Мыслители Серебряного века видели в русской литературе предшествующей эпохи совершенно особый духовный феномен, – нечто более значительное, чем художественная словесность. В таком воззрении и скрыт исток русской герменевтики. В поэтах и писателях признавали в буквальном смысле пророков, тайнозрителей, посвященных, святых; в их произведениях находили ключи к Элевсинским и Дионисовым мистериям, элементы карнавальных действ (Бахтин), дух Вселенской Церкви (Соловьёв), интуиции нового религиозного сознания (Мережковский) – словом, приобщенность к последним тайнам бытия. Шестов – тоже не иносказательно – называл русских писателей XIX в. философами.

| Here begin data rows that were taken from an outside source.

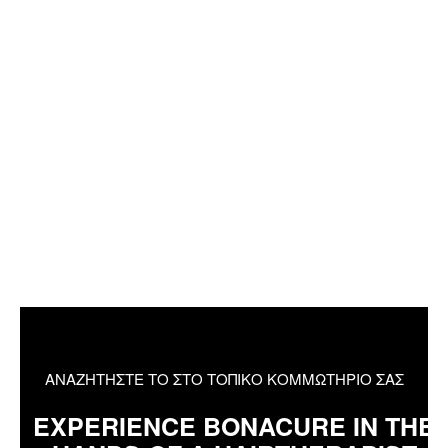
ΑΝΑΖΗΤΗΣΤΕ ΤΟ ΣΤΟ ΤΟΠΙΚΟ ΚΟΜΜΩΤΗΡΙΟ ΣΑΣ
EXPERIENCE BONACURE IN THE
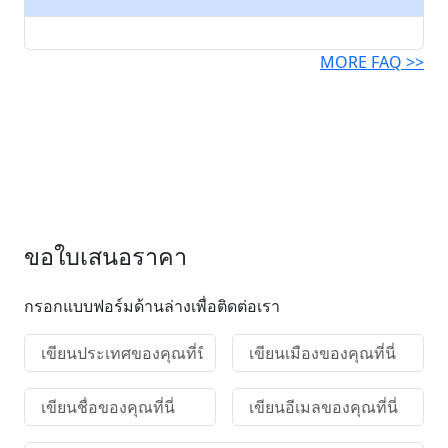
MORE FAQ >>
ขอใบเสนอราคา
กรอกแบบฟอร์มด้านล่างเพื่อติดต่อเรา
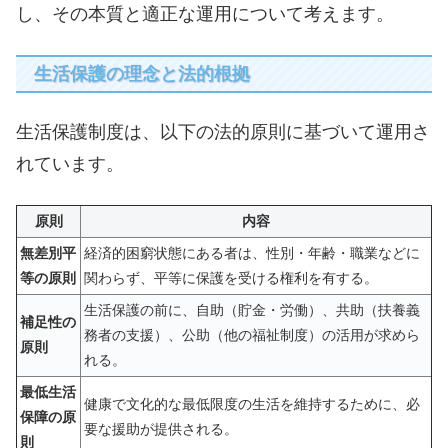
し、その本質と適正な運用について考えます。
生活保護の理念と法的根拠
生活保護制度は、以下の法的原則に基づいて運用さ
れています。
原則
内容
無差別平
経済的困窮状態にある者は、性別・年齢・職業などに
等の原則
関わらず、平等に保護を受ける権利を有する。
生活保護の前に、自助（貯金・労働）、共助（扶養義
補足性の
務者の支援）、公助（他の福祉制度）の活用が求めら
原則
れる。
最低生活
健康で文化的な最低限度の生活を維持するために、必
保障の原
要な援助が提供される。
則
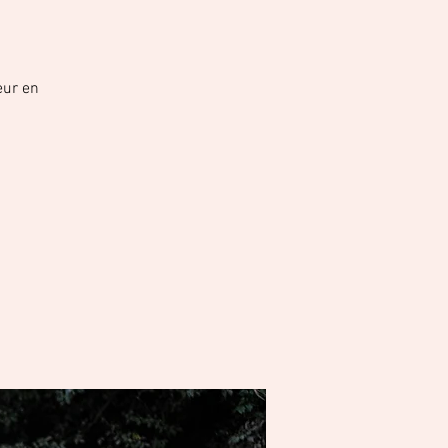
eur en
.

Споря с Соловьёвым, критиковавшим «отвлеченные начала» западной философии, но не заметившим подлинно философского существа русской литературы, Шестов писал («Умозрение и апокалипсис. Религиозная философия В. Соловьёва», 1937): «Русская философская мысль, такая глубокая и такая своеобразная, получила свое выражение именно в художественной литературе. Никто в России так свободно и властно не думал, как Пушкин, Лермонтов, Гоголь, Тютчев, Достоевский, Толстой <…> и даже Чехов». Также чуть ранее: «Русская философская мысль (т. е. русская литература XIX в.) с почти небывалой до того смелостью поставила и по-своему разрешила целый ряд вопросов, о которых в Европе мало кто думал или хотел думать»[1407]. И Шестов не раз заявлял, что настоящую «критику чистого разума» (конечно же и «практического») надо искать не у Канта, а у раннего Достоевского.Герменевтика Шестова, комментатора-философа при художественном гении, и была подобными «исканиями». В книге о Шекспире он осторожно пытается перевести идеи великого трагика с языка образов на общепринятый (подчеркнем – не
философски-категориальный) язык, приходя к заключению об оправдании Шекспиром всей жизни. Шекспир «в хаосе бессмысленно и нелепо сваленных в одну кучу человеческих страданий увидел ясный, доступный нашему пониманию смысл», «благословил целесообразность господствующего над человеком закона», и благодаря поэту мы начинаем видеть жизнь как «школу, где мы растем и совершенствуемся, а не тюрьму, где нас подвергают пыткам»[1408]. Пока «идеалист», Шестов полагает, что «под видимым горем» гибнущих героев «происходит невидимый рост» их душ[1409], мыслит в духе пресловутых «друзей Иова». Ту же самую философию жизни как оправдание последней ранний Шестов вычитывал из «Войны и мира» Толстого. «Гр. Толстой в “Войне и мире” – философ в лучшем и благороднейшем смысле этого слова, ибо он говорит о жизни <…>», – «все ужасы двенадцатого года представились ему законченной, полной смысла картиной. <…> Все представилось ему единым и гармоническим целым, во всем он умел увидеть руку Провидения, пекущегося о слабом и незнающем человеке»[1410]: интонации Новых друзей здесь звучат еще явственней. – Но постепенно Шестов начал понимать, что находить у всех художников это самое «оправдание жизни» – дело малоплодотворное. Также и в нем самом, под влиянием Ницше (а вместе с тем «загадочного» и для его биографов душевного кризиса) начался процесс «перерождения убеждений» – необратимый отход от «идеализма» и крен в сторону бунта в духе Иова. Ницше сделался эталоном для шестовского самопознания; через призму философии Ницше Шестов стал смотреть и на «глубокую» и «своеобразную» философскую мысль русских писателей. Таким нам представляется генезис герменевтики Шестова – того «странствования» мыслителя «по душам», которое одновременно было бесконечным путем к себе самому и «исканием Бога» на «пути, открытом Ницше».